I am currently doing a project where my team and I have to pick a dataset and apply some machine learning methods on it (SLR, MLR etc.), hence for me, I am doing logical regression. My dataset is related to the top hit songs on Spotify from 2010-2019, and I want to see how the duration and danceability of a song affects its popularity. Given that the popularity values is numerical, I have converted the popularity value of each song to binary values. Hence, the popularity value of a song will change to "0" if it is below 65, and "1" if it is above the value of 65. I then decided to plot a 2d logistic regression plot for two dimensions. The end result is that both the "0" and "1" values are all gathered in the same area, where they are supposed to be separated from each other and there should be a decision boundary at .5 showing. I just want to know what does this show about the relationship between the popularity of the songs and their duration and danceability respectively. Is this supposed to be normal or did i make a mistake?
%matplotlib inline
import numpy as np
import matplotlib.pyplot as plt
import pandas as pd
from sklearn.linear_model import LogisticRegression
df = pd.read_csv('top10s [SubtitleTools.com] (2).csv')
BPM = df.bpm
BPM = np.array(BPM)
Energy = df.nrgy
Energy = np.array(Energy)
dB = df.dB
dB = np.array(dB)
Live = df.live
Live = np.array(Live)
Valence = df.val
Valence = np.array(Valence)
Acous = df.acous
Acous = np.array(Acous)
Speech = df.spch
Speech = np.array(Speech)
def LogReg0732():
Dur = df.dur
Dur = np.array(Dur)
Dance = df.dnce
Dance = np.array(Dance)
Pop = df.popu
df.loc[df['popu'] <= 65, 'popu'] = 0
df.loc[df['popu'] > 65, 'popu'] = 1
Pop = np.array(Pop)
X = Dur
X = np.stack((X, Dance))
y = Pop
clf = LogisticRegression().fit(X.T, y)
print("Coef ", clf.intercept_, clf.coef_)
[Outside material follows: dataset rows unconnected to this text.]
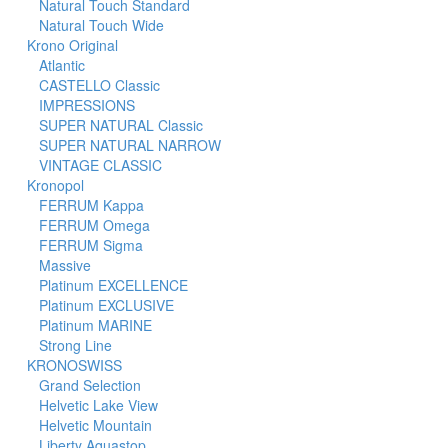
Natural Touch Standard
Natural Touch Wide
Krono Original
Atlantic
CASTELLO Classic
IMPRESSIONS
SUPER NATURAL Classic
SUPER NATURAL NARROW
VINTAGE CLASSIC
Kronopol
FERRUM Kappa
FERRUM Omega
FERRUM Sigma
Massive
Platinum EXCELLENCE
Platinum EXCLUSIVE
Platinum MARINE
Strong Line
KRONOSWISS
Grand Selection
Helvetic Lake View
Helvetic Mountain
Liberty Aquastop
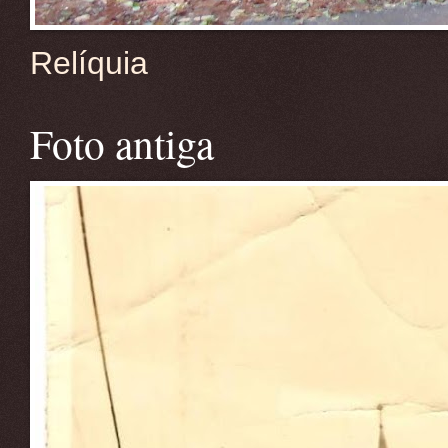
Relíquia
Foto antiga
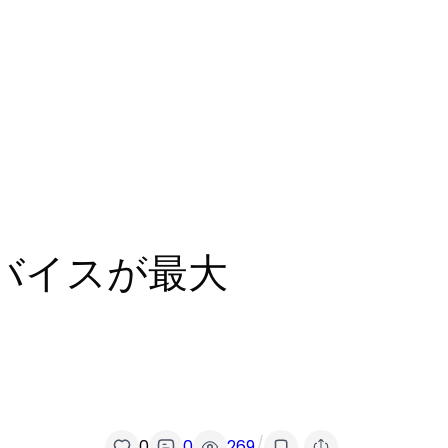
デバイスが最大
/
0
0
269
xx, yy = np.mgrid[np.min(Dur):np.max(Dur), np.min(Dance):np.max(Dance)]
gridxy = np.c_[xx.ravel(), yy.ravel()]
probs = clf.predict_proba(gridxy)[:,1].reshape(xx.shape)
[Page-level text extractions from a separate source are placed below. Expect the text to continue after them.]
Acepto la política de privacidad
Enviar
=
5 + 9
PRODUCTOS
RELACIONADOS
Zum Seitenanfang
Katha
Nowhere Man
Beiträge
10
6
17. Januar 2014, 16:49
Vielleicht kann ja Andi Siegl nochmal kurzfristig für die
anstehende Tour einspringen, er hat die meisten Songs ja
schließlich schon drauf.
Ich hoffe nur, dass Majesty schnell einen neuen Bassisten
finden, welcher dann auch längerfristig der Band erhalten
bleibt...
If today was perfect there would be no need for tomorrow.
f, ax = plt.subplots(figsize=(20,8))
contour = ax.contourf(xx, yy, probs, 25, cmap="BrBG", vmin=0, vmax=1)
ax_c = f.colorbar(contour)
ax_c.set_ticks([0, 1/4, 1/2, 3/4, 1])
idx = np.where(y==1); idx = np.reshape(idx,np.shape(idx)[1])
y1 = X[:,idx]
idx = np.where(y==0); idx = np.reshape(idx,np.shape(idx)[1])
y0 = X[:,idx]
ax.scatter(y1[0,:], y1[1,:], c='green')
ax.scatter(y0[0,:], y0[1,:], c='blue')
plt.xlabel('Danceability')
plt.ylabel('Duration')
plt.savefig('LR1.svg')
plt.show()
LogReg0732()